The centerpiece of A Better Way is to “reward work” and get people off benefits and back to work as soon as possible. While that’s a generally popular idea, imposing stiffer work requirements on welfare recipients tends to backfire.

Under the current system, food stamp recipients are still obligated to accept any job offers that they may get. But Ryan wants to reinstate a system that forces people to spend 20 hours a week looking for work or lose their benefits by an arbitrary deadline. The work requirements Ryan espouses do little to further motivate people in desperate situations to find stable jobs; instead, they tend to punish people who are genuinely struggling to find jobs and education. Many types of education and job training don’t qualify under the requirements, and even unstable low-paying jobs can kick people off welfare before they’re actually self-sufficient, which then restarts the cycle of poverty.

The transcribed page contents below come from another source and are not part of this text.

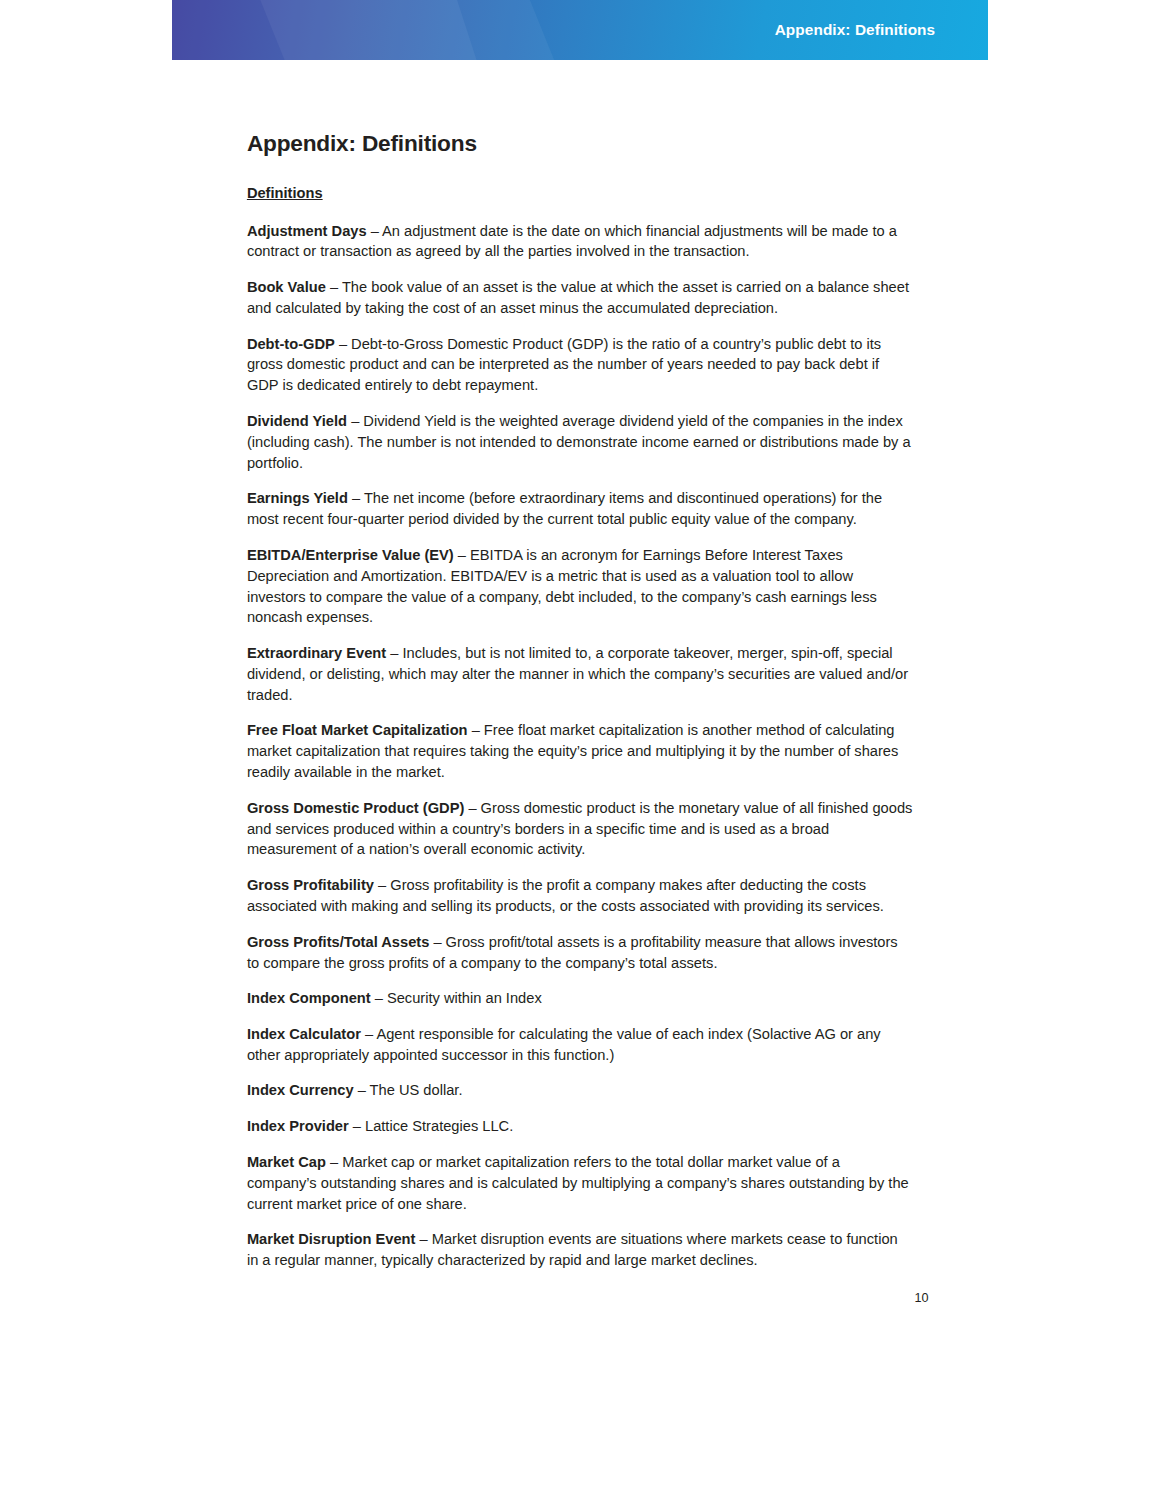Appendix: Definitions
Appendix: Definitions
Definitions
Adjustment Days – An adjustment date is the date on which financial adjustments will be made to a contract or transaction as agreed by all the parties involved in the transaction.
Book Value – The book value of an asset is the value at which the asset is carried on a balance sheet and calculated by taking the cost of an asset minus the accumulated depreciation.
Debt-to-GDP – Debt-to-Gross Domestic Product (GDP) is the ratio of a country’s public debt to its gross domestic product and can be interpreted as the number of years needed to pay back debt if GDP is dedicated entirely to debt repayment.
Dividend Yield – Dividend Yield is the weighted average dividend yield of the companies in the index (including cash). The number is not intended to demonstrate income earned or distributions made by a portfolio.
Earnings Yield – The net income (before extraordinary items and discontinued operations) for the most recent four-quarter period divided by the current total public equity value of the company.
EBITDA/Enterprise Value (EV) – EBITDA is an acronym for Earnings Before Interest Taxes Depreciation and Amortization. EBITDA/EV is a metric that is used as a valuation tool to allow investors to compare the value of a company, debt included, to the company’s cash earnings less noncash expenses.
Extraordinary Event – Includes, but is not limited to, a corporate takeover, merger, spin-off, special dividend, or delisting, which may alter the manner in which the company’s securities are valued and/or traded.
Free Float Market Capitalization – Free float market capitalization is another method of calculating market capitalization that requires taking the equity’s price and multiplying it by the number of shares readily available in the market.
Gross Domestic Product (GDP) – Gross domestic product is the monetary value of all finished goods and services produced within a country’s borders in a specific time and is used as a broad measurement of a nation’s overall economic activity.
Gross Profitability – Gross profitability is the profit a company makes after deducting the costs associated with making and selling its products, or the costs associated with providing its services.
Gross Profits/Total Assets – Gross profit/total assets is a profitability measure that allows investors to compare the gross profits of a company to the company’s total assets.
Index Component – Security within an Index
Index Calculator – Agent responsible for calculating the value of each index (Solactive AG or any other appropriately appointed successor in this function.)
Index Currency – The US dollar.
Index Provider – Lattice Strategies LLC.
Market Cap – Market cap or market capitalization refers to the total dollar market value of a company’s outstanding shares and is calculated by multiplying a company’s shares outstanding by the current market price of one share.
Market Disruption Event – Market disruption events are situations where markets cease to function in a regular manner, typically characterized by rapid and large market declines.
10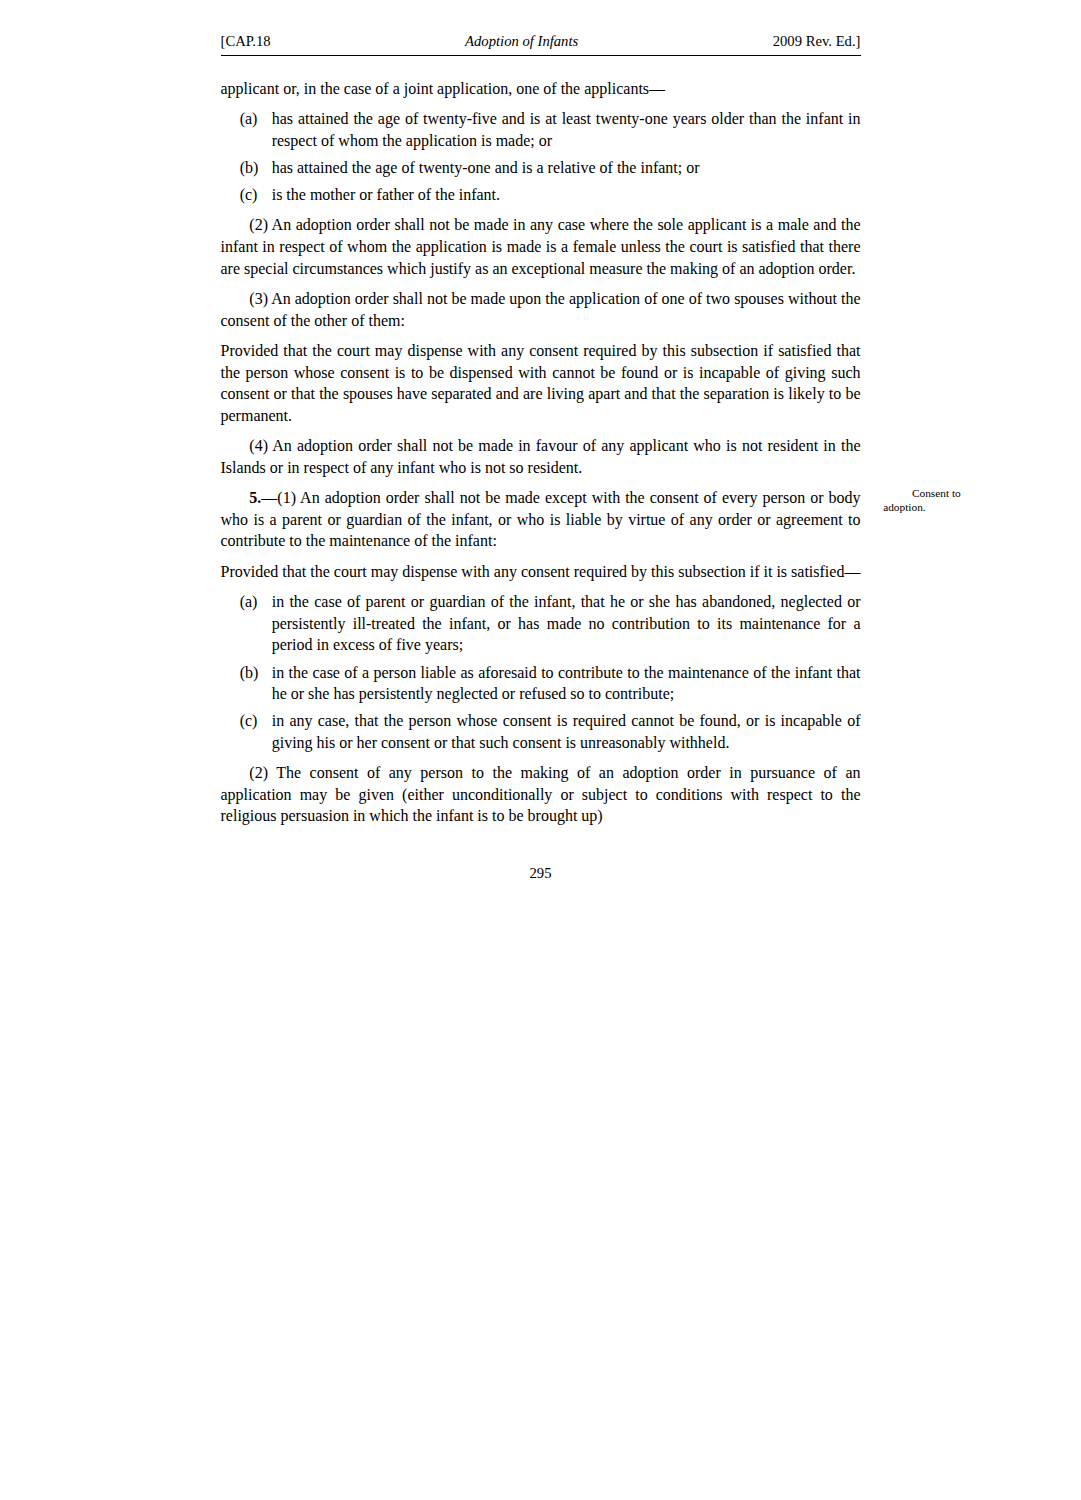[CAP.18 Adoption of Infants 2009 Rev. Ed.]
applicant or, in the case of a joint application, one of the applicants—
(a) has attained the age of twenty-five and is at least twenty-one years older than the infant in respect of whom the application is made; or
(b) has attained the age of twenty-one and is a relative of the infant; or
(c) is the mother or father of the infant.
(2) An adoption order shall not be made in any case where the sole applicant is a male and the infant in respect of whom the application is made is a female unless the court is satisfied that there are special circumstances which justify as an exceptional measure the making of an adoption order.
(3) An adoption order shall not be made upon the application of one of two spouses without the consent of the other of them:
Provided that the court may dispense with any consent required by this subsection if satisfied that the person whose consent is to be dispensed with cannot be found or is incapable of giving such consent or that the spouses have separated and are living apart and that the separation is likely to be permanent.
(4) An adoption order shall not be made in favour of any applicant who is not resident in the Islands or in respect of any infant who is not so resident.
Consent to adoption. 5.—(1) An adoption order shall not be made except with the consent of every person or body who is a parent or guardian of the infant, or who is liable by virtue of any order or agreement to contribute to the maintenance of the infant:
Provided that the court may dispense with any consent required by this subsection if it is satisfied—
(a) in the case of parent or guardian of the infant, that he or she has abandoned, neglected or persistently ill-treated the infant, or has made no contribution to its maintenance for a period in excess of five years;
(b) in the case of a person liable as aforesaid to contribute to the maintenance of the infant that he or she has persistently neglected or refused so to contribute;
(c) in any case, that the person whose consent is required cannot be found, or is incapable of giving his or her consent or that such consent is unreasonably withheld.
(2) The consent of any person to the making of an adoption order in pursuance of an application may be given (either unconditionally or subject to conditions with respect to the religious persuasion in which the infant is to be brought up)
295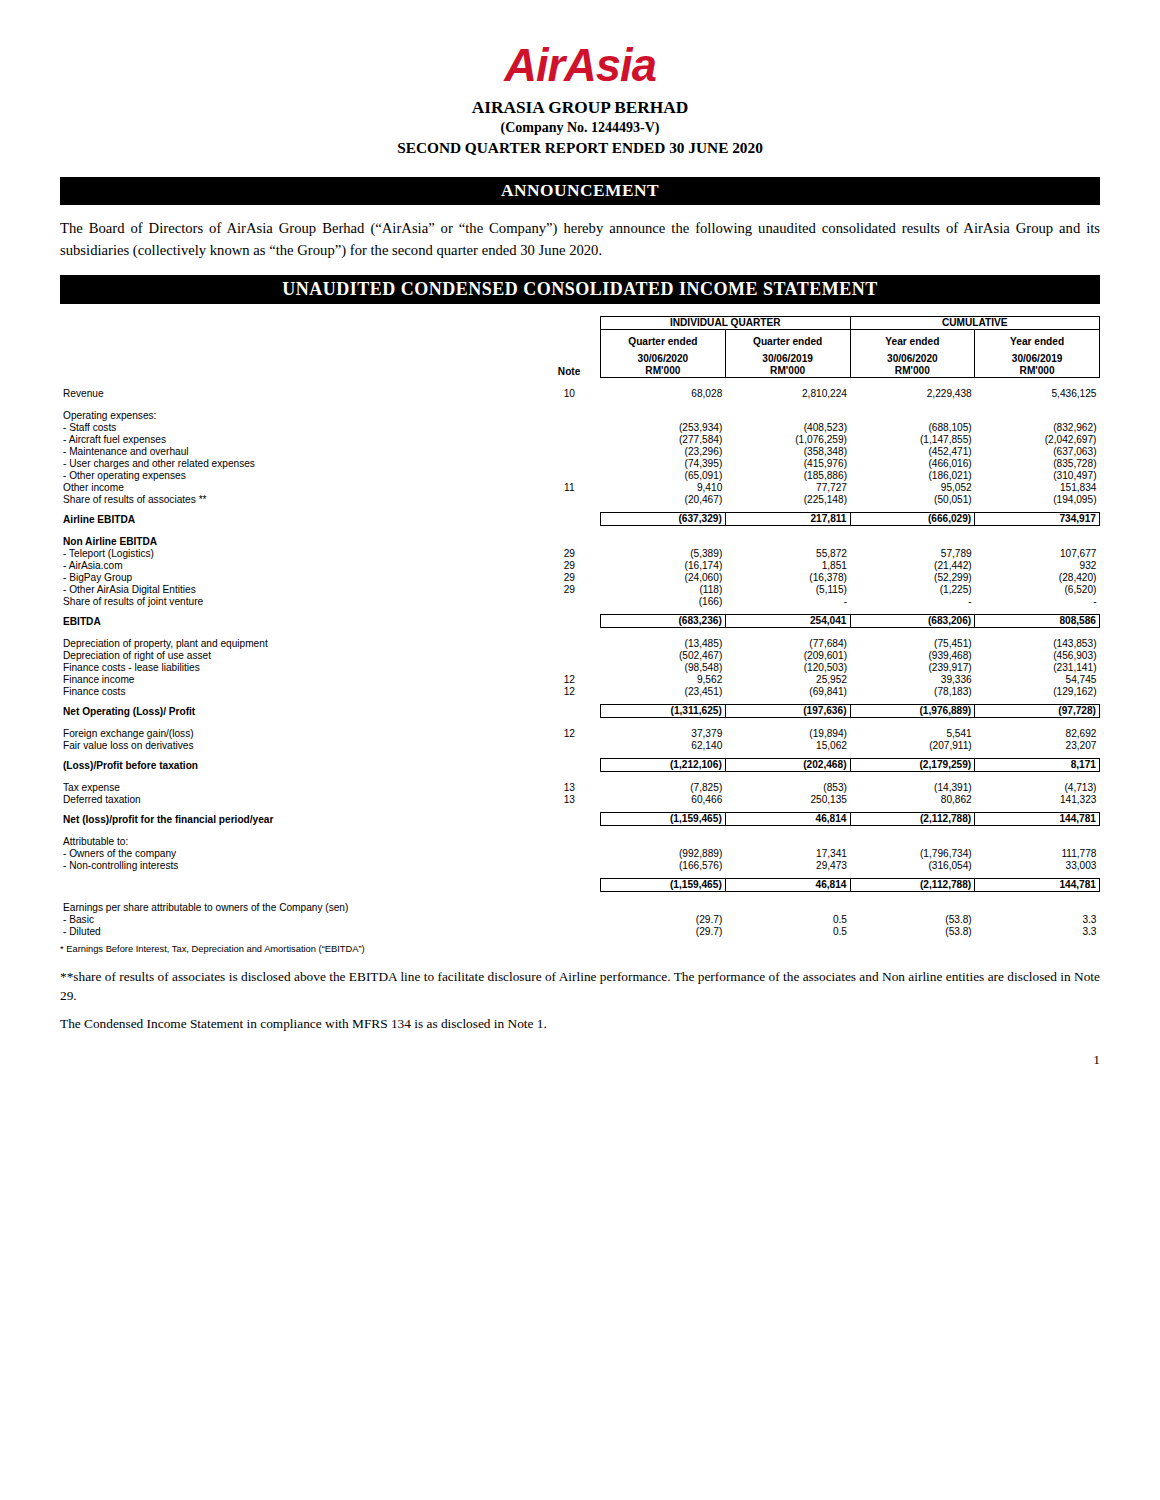AirAsia
AIRASIA GROUP BERHAD
(Company No. 1244493-V)
SECOND QUARTER REPORT ENDED 30 JUNE 2020
ANNOUNCEMENT
The Board of Directors of AirAsia Group Berhad (“AirAsia” or “the Company”) hereby announce the following unaudited consolidated results of AirAsia Group and its subsidiaries (collectively known as “the Group”) for the second quarter ended 30 June 2020.
UNAUDITED CONDENSED CONSOLIDATED INCOME STATEMENT
| | | INDIVIDUAL QUARTER | CUMULATIVE |
| | | Quarter ended | Quarter ended | Year ended | Year ended |
| | | 30/06/2020 | 30/06/2019 | 30/06/2020 | 30/06/2019 |
| | Note | RM'000 | RM'000 | RM'000 | RM'000 |
| Revenue | 10 | 68,028 | 2,810,224 | 2,229,438 | 5,436,125 |
| Operating expenses: | | | | | |
| - Staff costs | | (253,934) | (408,523) | (688,105) | (832,962) |
| - Aircraft fuel expenses | | (277,584) | (1,076,259) | (1,147,855) | (2,042,697) |
| - Maintenance and overhaul | | (23,296) | (358,348) | (452,471) | (637,063) |
| - User charges and other related expenses | | (74,395) | (415,976) | (466,016) | (835,728) |
| - Other operating expenses | | (65,091) | (185,886) | (186,021) | (310,497) |
| Other income | 11 | 9,410 | 77,727 | 95,052 | 151,834 |
| Share of results of associates ** | | (20,467) | (225,148) | (50,051) | (194,095) |
| Airline EBITDA | | (637,329) | 217,811 | (666,029) | 734,917 |
| Non Airline EBITDA | | | | | |
| - Teleport (Logistics) | 29 | (5,389) | 55,872 | 57,789 | 107,677 |
| - AirAsia.com | 29 | (16,174) | 1,851 | (21,442) | 932 |
| - BigPay Group | 29 | (24,060) | (16,378) | (52,299) | (28,420) |
| - Other AirAsia Digital Entities | 29 | (118) | (5,115) | (1,225) | (6,520) |
| Share of results of joint venture | | (166) | - | - | - |
| EBITDA | | (683,236) | 254,041 | (683,206) | 808,586 |
| Depreciation of property, plant and equipment | | (13,485) | (77,684) | (75,451) | (143,853) |
| Depreciation of right of use asset | | (502,467) | (209,601) | (939,468) | (456,903) |
| Finance costs - lease liabilities | | (98,548) | (120,503) | (239,917) | (231,141) |
| Finance income | 12 | 9,562 | 25,952 | 39,336 | 54,745 |
| Finance costs | 12 | (23,451) | (69,841) | (78,183) | (129,162) |
| Net Operating (Loss)/ Profit | | (1,311,625) | (197,636) | (1,976,889) | (97,728) |
| Foreign exchange gain/(loss) | 12 | 37,379 | (19,894) | 5,541 | 82,692 |
| Fair value loss on derivatives | | 62,140 | 15,062 | (207,911) | 23,207 |
| (Loss)/Profit before taxation | | (1,212,106) | (202,468) | (2,179,259) | 8,171 |
| Tax expense | 13 | (7,825) | (853) | (14,391) | (4,713) |
| Deferred taxation | 13 | 60,466 | 250,135 | 80,862 | 141,323 |
| Net (loss)/profit for the financial period/year | | (1,159,465) | 46,814 | (2,112,788) | 144,781 |
| Attributable to: | | | | | |
| - Owners of the company | | (992,889) | 17,341 | (1,796,734) | 111,778 |
| - Non-controlling interests | | (166,576) | 29,473 | (316,054) | 33,003 |
| | | (1,159,465) | 46,814 | (2,112,788) | 144,781 |
| Earnings per share attributable to owners of the Company (sen) | | | | | |
| - Basic | | (29.7) | 0.5 | (53.8) | 3.3 |
| - Diluted | | (29.7) | 0.5 | (53.8) | 3.3 |
* Earnings Before Interest, Tax, Depreciation and Amortisation (“EBITDA”)
**share of results of associates is disclosed above the EBITDA line to facilitate disclosure of Airline performance. The performance of the associates and Non airline entities are disclosed in Note 29.
The Condensed Income Statement in compliance with MFRS 134 is as disclosed in Note 1.
1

Some red state governors have already charged ahead on Ryan’s anti-poverty experiments, with sometimes disastrous results. Kansas Gov. Sam Brownback (R) was one of the first governors to reinstate 20-hours-per-week work requirements for able-bodied adults with no children. Shortly after that decision, 15,000 Kansans suddenly dropped off the food stamp rolls. Brownback insisted those people relinquished their benefits of their own accord, even though the state’s economic outlook and poverty rate remained unchanged.